Record excerpts below:

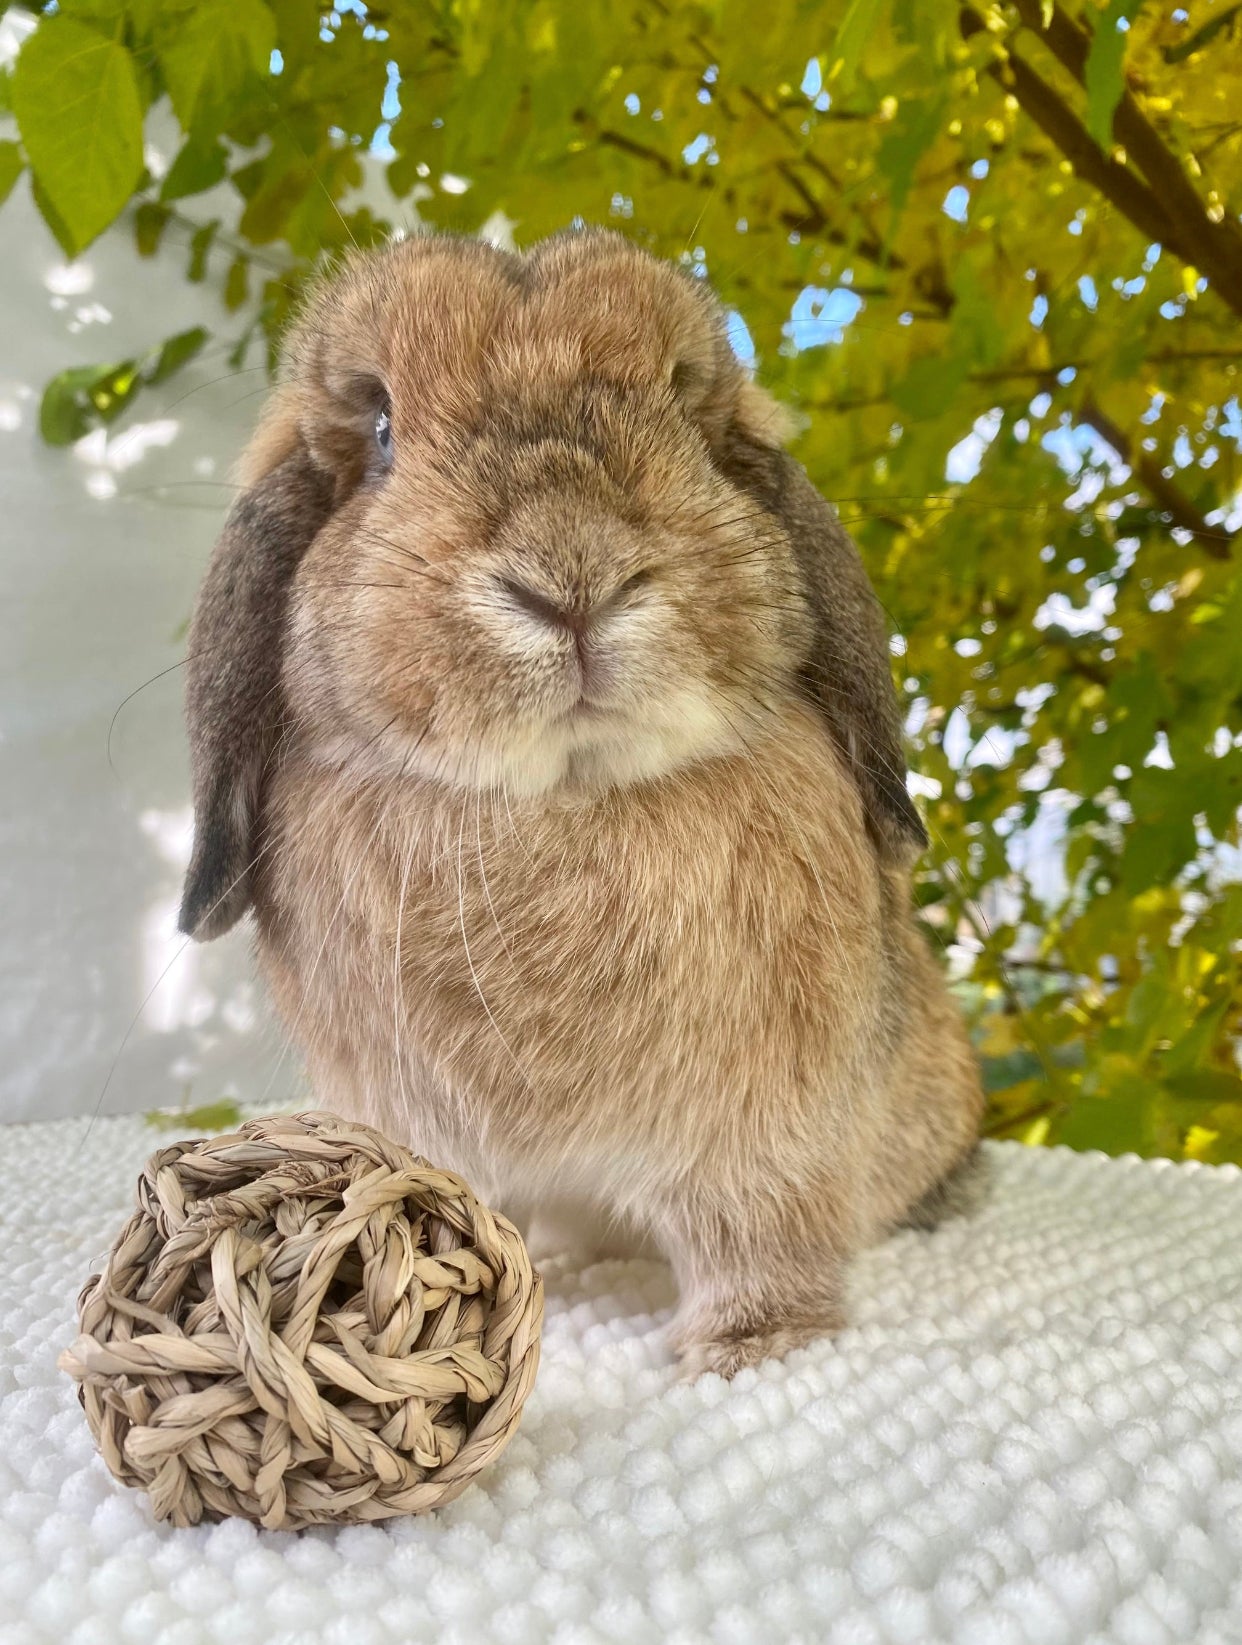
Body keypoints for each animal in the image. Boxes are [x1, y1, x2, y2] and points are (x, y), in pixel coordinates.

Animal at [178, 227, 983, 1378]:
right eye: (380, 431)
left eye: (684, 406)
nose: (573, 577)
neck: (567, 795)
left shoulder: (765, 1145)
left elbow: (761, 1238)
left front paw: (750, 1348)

End of Record excerpts.
Record excerpts below:

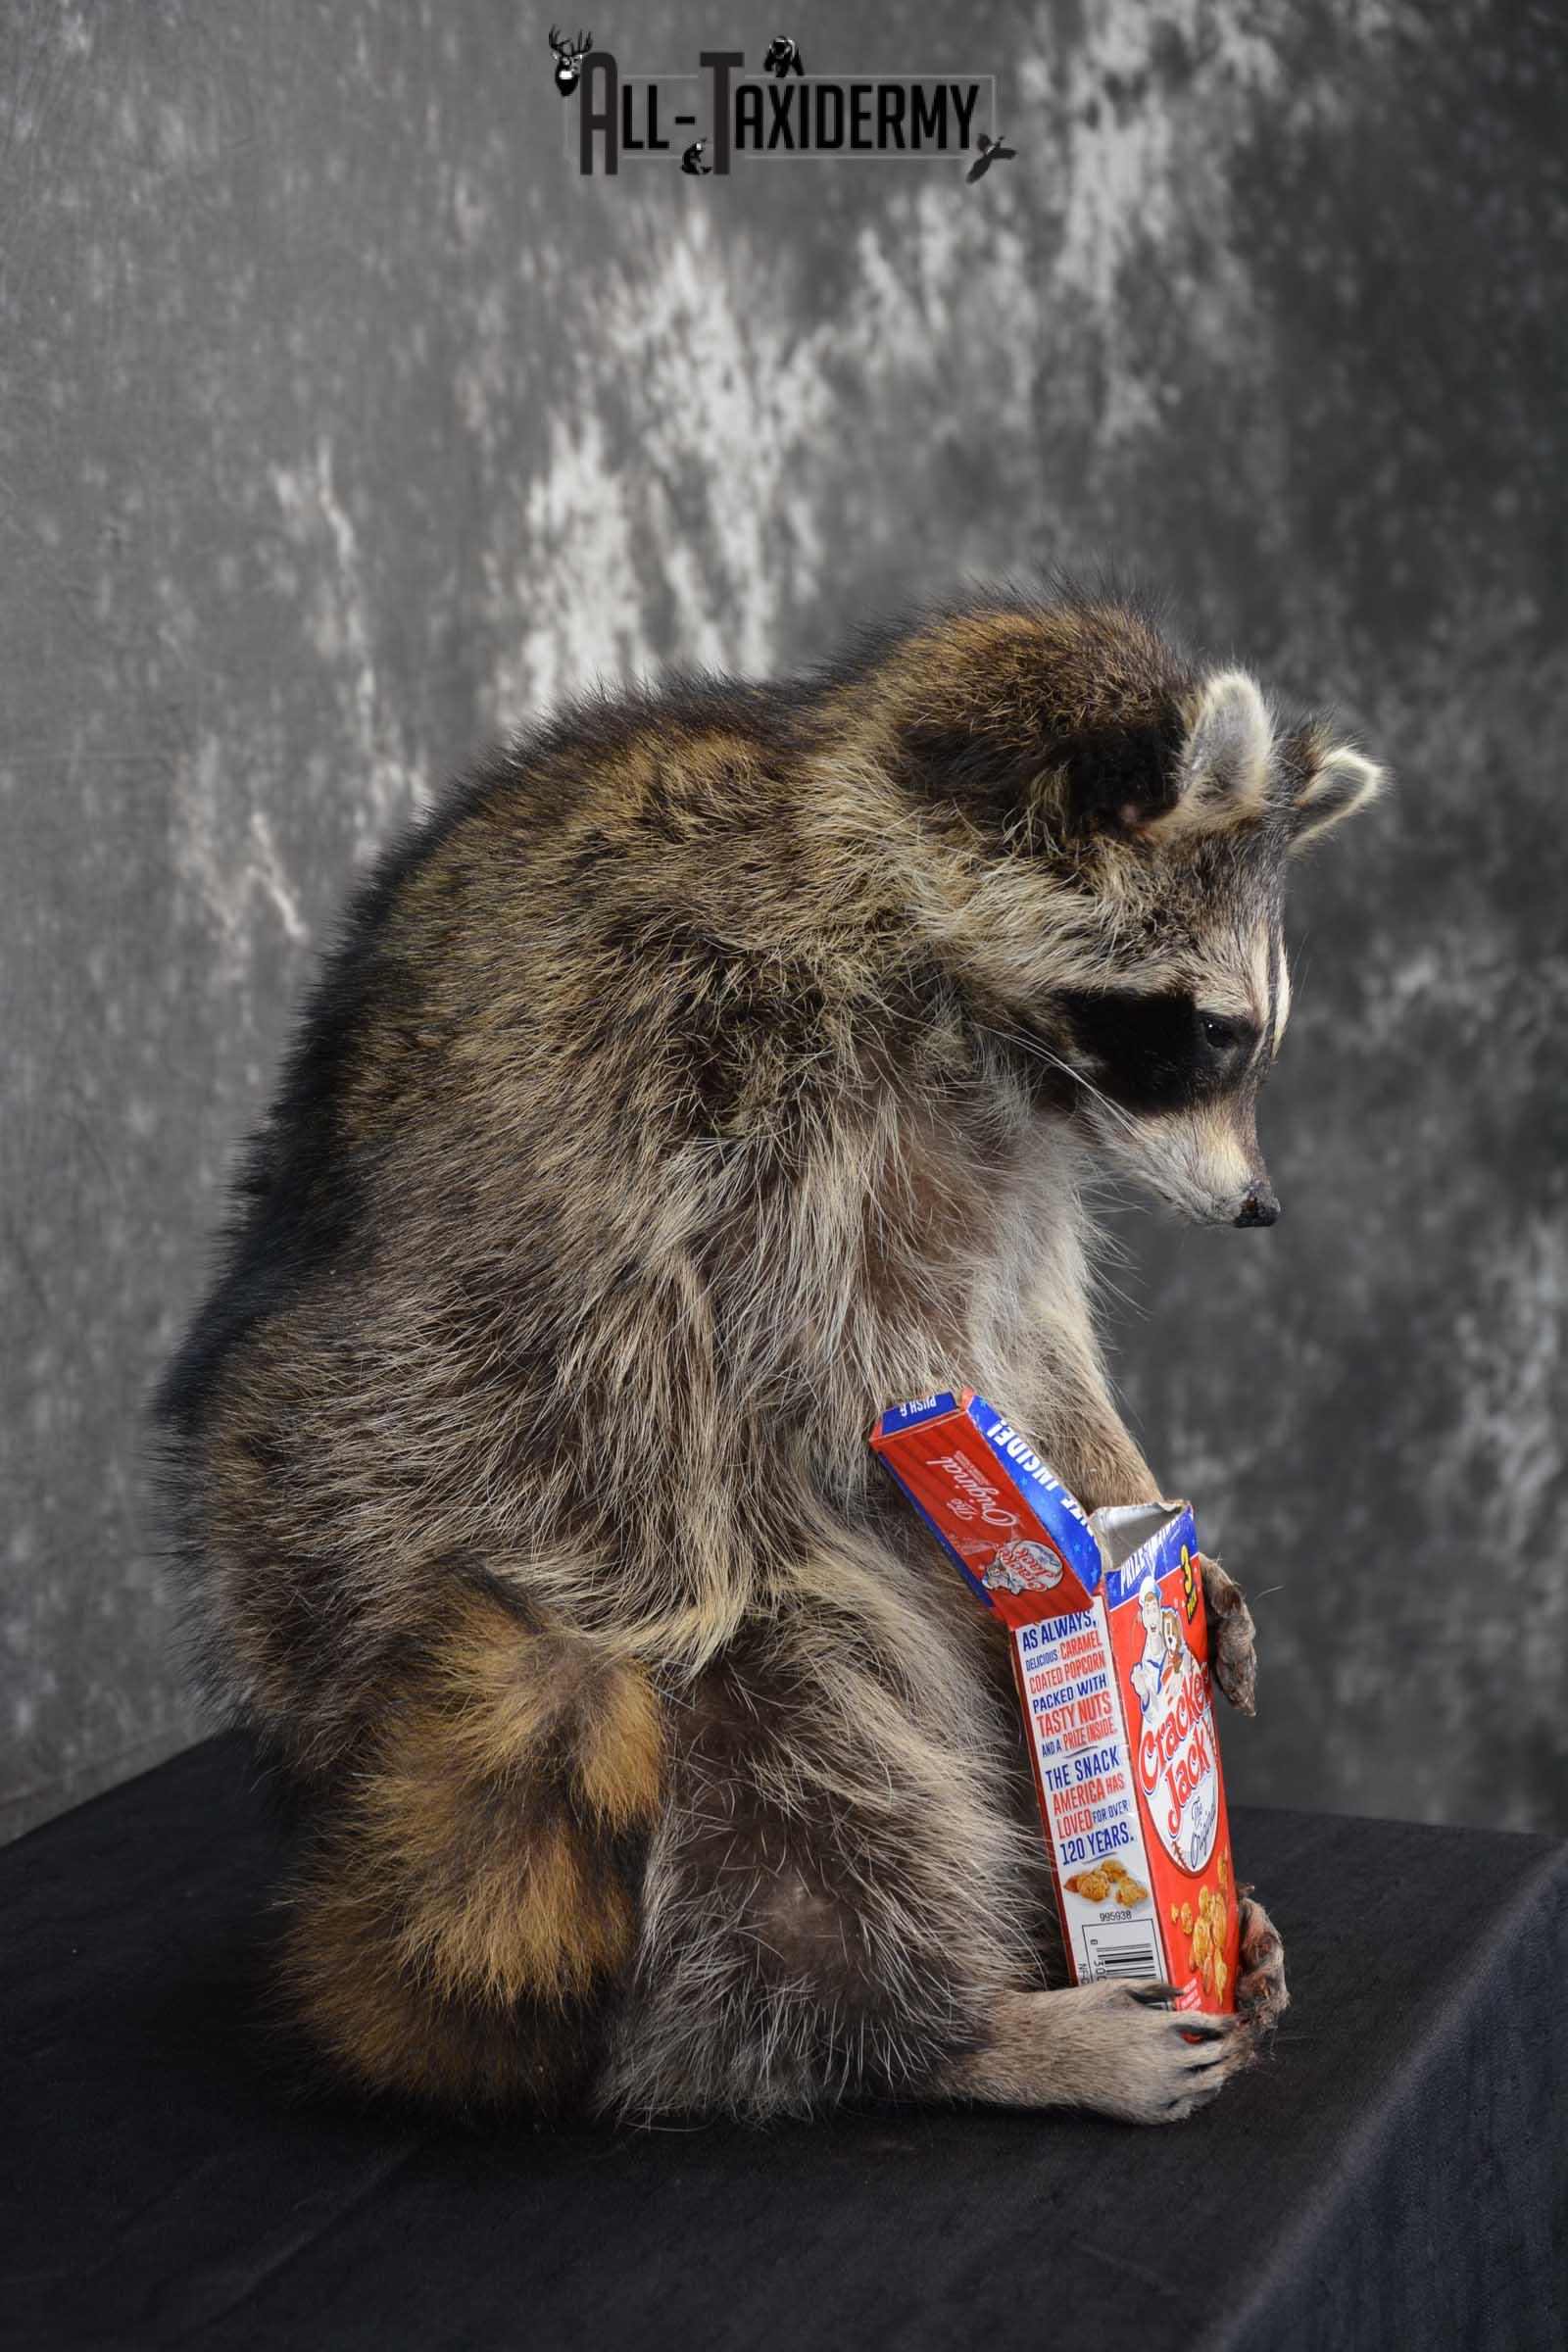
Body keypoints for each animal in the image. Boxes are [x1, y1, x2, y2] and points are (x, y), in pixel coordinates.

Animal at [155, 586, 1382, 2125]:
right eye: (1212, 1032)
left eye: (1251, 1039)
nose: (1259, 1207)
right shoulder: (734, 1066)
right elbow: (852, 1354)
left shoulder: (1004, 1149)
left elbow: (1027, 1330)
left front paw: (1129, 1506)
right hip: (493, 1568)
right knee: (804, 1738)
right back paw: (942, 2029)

End of Record excerpts.
Record excerpts below:

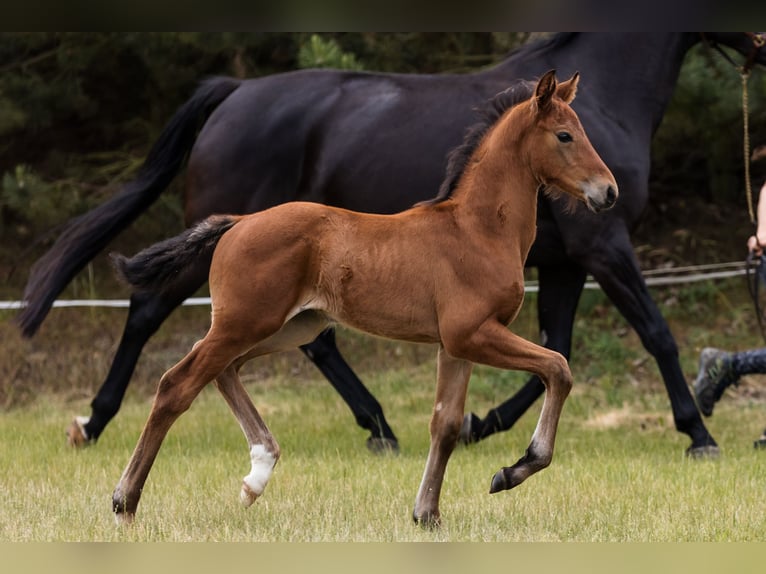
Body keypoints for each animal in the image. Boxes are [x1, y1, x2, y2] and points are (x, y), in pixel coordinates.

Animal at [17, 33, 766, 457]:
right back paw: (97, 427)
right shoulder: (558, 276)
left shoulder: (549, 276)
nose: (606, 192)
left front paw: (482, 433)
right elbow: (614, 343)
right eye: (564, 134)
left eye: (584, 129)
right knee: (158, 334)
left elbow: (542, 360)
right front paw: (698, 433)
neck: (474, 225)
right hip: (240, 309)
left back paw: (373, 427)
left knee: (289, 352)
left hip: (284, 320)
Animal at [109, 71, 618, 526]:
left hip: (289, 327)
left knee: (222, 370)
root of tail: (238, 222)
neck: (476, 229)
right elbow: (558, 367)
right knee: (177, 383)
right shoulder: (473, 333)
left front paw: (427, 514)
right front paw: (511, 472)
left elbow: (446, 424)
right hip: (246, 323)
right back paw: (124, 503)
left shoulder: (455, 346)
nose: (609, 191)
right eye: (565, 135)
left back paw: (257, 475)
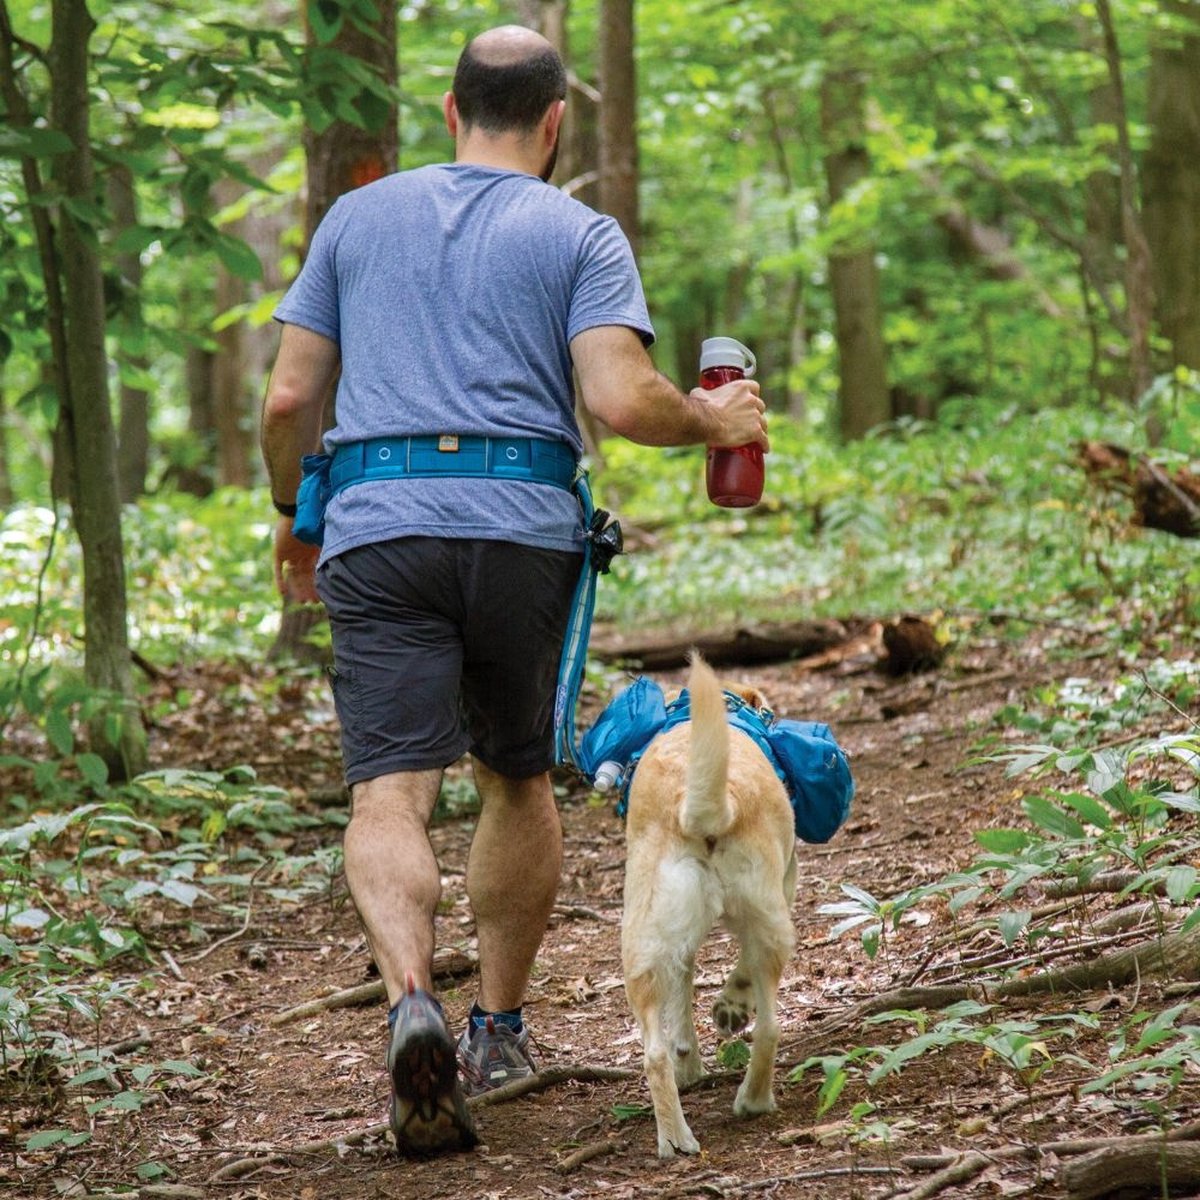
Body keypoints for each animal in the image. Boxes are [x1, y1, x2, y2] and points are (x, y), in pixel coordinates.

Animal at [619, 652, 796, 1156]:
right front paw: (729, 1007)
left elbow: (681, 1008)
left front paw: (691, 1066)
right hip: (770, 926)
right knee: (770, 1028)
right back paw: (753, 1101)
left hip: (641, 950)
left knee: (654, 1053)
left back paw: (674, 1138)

End of Record excerpts.

→ **Task directions**
Whichever lines of the records above hold the word "shoulder" should all be copied out.

→ **Exercise solution**
left shoulder: (765, 1145)
right shoulder: (734, 1066)
left shoulder: (1004, 1149)
right shoulder: (558, 276)
left shoulder: (549, 276)
right shoulder: (473, 333)
left shoulder: (455, 346)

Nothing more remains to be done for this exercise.